Code Talker to receive honorary diploma from Greyhills Academy

Navajo Code Talker Dan Akee. Photo/Erin Whittaker/NPS

Navajo Code Talker Dan Akee. Photo/Erin Whittaker/NPS

TUBA CITY, Ariz. - Officials at Greyhills Academy High Shcool will award Navajo code talker Dan Akee, 92, with an honory high school diploma on May 17. It is 67 years overdue.

Akee, of the Kiyanni and Ashihii clans, was born in Coalmine Canyon in November 1922. He grew up in the Coalmine Mesa area. He started school in 1928 at an early age at the Tuba City Boarding School. Akee withdrew from school shortly after he started for medical reasons and went to a convalescence home in Kayenta, Ariz. to recover from tuberculosis. There he taught himself and reached a 10th grade level equivalent.

Akee enlisted in the United States Marine Corps in 1943, shortly after the outbreak of WWII. Akee trained as a code talker and was detailed to the 4th Marine Division, 25th Regiment. From 1943-45, Akee took part in some of the most ferocious fighting in the Pacific theater. He participated in the Marshall Islands, Saipan, Tinian and Iwo Jima campaigns.

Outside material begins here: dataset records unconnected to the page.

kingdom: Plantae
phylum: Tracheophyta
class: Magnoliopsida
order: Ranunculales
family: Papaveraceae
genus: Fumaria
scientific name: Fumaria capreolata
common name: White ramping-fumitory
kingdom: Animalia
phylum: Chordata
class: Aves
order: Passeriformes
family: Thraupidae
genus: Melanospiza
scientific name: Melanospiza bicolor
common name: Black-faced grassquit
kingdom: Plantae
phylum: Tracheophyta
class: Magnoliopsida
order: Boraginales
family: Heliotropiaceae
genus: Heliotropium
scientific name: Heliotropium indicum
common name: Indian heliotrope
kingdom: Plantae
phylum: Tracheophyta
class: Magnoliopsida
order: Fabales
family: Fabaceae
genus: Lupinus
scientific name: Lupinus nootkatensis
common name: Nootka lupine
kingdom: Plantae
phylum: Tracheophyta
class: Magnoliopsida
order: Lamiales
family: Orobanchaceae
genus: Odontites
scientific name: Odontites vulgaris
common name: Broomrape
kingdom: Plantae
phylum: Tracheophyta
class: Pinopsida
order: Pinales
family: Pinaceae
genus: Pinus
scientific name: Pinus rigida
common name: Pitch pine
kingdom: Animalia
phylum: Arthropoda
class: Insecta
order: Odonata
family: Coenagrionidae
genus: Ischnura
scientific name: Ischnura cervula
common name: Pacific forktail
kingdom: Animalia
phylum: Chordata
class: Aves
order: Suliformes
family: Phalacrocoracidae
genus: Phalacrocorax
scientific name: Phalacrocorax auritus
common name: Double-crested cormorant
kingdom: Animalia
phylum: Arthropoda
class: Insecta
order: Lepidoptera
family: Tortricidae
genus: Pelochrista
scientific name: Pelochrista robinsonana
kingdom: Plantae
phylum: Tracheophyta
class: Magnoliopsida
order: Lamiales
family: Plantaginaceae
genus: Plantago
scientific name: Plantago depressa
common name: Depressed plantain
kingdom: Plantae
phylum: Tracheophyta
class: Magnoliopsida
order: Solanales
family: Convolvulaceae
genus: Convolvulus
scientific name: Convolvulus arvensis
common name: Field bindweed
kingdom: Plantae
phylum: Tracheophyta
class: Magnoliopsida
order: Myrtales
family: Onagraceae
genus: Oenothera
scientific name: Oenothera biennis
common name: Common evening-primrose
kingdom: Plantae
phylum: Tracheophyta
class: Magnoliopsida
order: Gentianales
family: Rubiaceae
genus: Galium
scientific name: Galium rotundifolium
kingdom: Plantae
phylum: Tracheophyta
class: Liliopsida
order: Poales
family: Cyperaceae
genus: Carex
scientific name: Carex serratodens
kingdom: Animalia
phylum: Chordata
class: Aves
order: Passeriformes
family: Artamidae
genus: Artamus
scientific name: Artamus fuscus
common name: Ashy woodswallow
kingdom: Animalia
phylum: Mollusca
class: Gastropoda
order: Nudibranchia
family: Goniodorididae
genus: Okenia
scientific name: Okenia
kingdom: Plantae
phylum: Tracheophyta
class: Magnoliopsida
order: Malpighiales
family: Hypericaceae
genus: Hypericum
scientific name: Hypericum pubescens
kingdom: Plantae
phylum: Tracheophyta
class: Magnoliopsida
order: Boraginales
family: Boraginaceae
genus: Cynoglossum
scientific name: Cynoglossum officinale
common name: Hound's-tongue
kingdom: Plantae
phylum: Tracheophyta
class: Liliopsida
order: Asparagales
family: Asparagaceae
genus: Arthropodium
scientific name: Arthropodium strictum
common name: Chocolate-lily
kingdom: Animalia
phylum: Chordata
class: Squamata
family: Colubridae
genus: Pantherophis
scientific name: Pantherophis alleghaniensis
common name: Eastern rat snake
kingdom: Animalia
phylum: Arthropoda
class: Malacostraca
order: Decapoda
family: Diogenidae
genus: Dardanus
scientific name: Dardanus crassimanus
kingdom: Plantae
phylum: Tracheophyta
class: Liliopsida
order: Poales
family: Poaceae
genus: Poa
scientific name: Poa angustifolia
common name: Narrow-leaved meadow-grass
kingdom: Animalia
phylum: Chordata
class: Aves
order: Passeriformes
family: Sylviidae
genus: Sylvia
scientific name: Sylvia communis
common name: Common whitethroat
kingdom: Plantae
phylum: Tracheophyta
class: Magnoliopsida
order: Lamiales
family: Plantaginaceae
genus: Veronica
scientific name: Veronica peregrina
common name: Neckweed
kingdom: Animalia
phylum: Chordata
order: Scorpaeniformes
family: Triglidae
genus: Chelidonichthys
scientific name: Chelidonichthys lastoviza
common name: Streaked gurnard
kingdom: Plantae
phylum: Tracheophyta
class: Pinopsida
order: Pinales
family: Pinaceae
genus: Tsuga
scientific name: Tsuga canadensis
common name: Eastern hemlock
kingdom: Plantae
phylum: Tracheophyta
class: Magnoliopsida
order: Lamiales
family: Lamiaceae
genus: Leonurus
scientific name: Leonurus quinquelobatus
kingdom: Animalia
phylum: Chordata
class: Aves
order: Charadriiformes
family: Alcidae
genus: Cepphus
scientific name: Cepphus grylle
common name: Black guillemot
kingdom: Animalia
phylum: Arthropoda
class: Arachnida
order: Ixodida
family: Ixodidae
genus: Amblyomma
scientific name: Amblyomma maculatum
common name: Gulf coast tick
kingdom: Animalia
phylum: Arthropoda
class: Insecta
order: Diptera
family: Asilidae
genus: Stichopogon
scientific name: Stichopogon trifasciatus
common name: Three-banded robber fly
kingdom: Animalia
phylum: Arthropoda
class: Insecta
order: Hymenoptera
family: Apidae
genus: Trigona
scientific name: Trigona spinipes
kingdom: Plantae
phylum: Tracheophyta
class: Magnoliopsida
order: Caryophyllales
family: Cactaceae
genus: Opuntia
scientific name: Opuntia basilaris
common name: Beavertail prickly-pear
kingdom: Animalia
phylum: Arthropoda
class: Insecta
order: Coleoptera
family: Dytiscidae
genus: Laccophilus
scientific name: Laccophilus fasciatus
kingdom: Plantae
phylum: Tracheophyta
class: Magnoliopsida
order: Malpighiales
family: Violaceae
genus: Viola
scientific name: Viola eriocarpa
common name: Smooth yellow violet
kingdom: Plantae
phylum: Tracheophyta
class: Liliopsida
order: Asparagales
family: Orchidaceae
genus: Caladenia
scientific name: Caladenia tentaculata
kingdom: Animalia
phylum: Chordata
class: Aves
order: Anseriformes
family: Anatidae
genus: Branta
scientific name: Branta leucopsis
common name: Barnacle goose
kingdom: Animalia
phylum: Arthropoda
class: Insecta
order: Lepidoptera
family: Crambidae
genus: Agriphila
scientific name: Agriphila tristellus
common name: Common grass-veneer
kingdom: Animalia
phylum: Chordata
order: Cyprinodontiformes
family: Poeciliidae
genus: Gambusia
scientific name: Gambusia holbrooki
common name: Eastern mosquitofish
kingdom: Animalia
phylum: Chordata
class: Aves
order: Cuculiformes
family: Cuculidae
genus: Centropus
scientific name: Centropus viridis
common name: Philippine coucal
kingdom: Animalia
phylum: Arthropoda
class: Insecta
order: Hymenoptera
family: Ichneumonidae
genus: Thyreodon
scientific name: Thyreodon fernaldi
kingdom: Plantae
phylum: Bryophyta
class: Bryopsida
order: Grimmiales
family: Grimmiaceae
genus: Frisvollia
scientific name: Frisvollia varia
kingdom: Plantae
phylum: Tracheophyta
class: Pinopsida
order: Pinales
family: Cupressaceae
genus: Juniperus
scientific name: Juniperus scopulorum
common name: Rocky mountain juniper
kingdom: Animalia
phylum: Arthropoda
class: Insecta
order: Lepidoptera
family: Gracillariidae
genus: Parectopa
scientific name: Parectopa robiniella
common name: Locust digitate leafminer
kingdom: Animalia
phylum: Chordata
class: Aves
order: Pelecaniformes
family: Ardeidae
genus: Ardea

As a code talker, Akee transmitted and received messages in coded Navajo, a code that was never broken.

A scene in "Windtalker," a movie about Navajo code talkers during the war, depicts a Navajo marine sending a message in coded Navajo during the Battle for Saipan. The Navajo directs an offshore ship to fire on an enemy position that was threatening an American position. That imaginary man in the movie could have been Akee because this was the very thing that Akee did during that battle.

After the war, Akee retired to civilian life with a rank of Sergeant Major, the highest rank for a non-commissioned Marine officer. He went back to high school at the Sherman Institute in Calif. but did not get a high school diploma, because of post war stress trauma. According to Akee, he recovered from the trauma with the help of Navajo Way and Christianity. He worked on the railroad and in a uranium ore processing plant. In 1967, he became an interpreter with Tuba City Hospital's mental health department where he retired in 1988 after 21 years of service.

School officials said the honorary high school diploma is long overdue and recognizes Akee's achievement as a code talker and his outstanding and tireless lifetime of service to the Navajo people and the United States.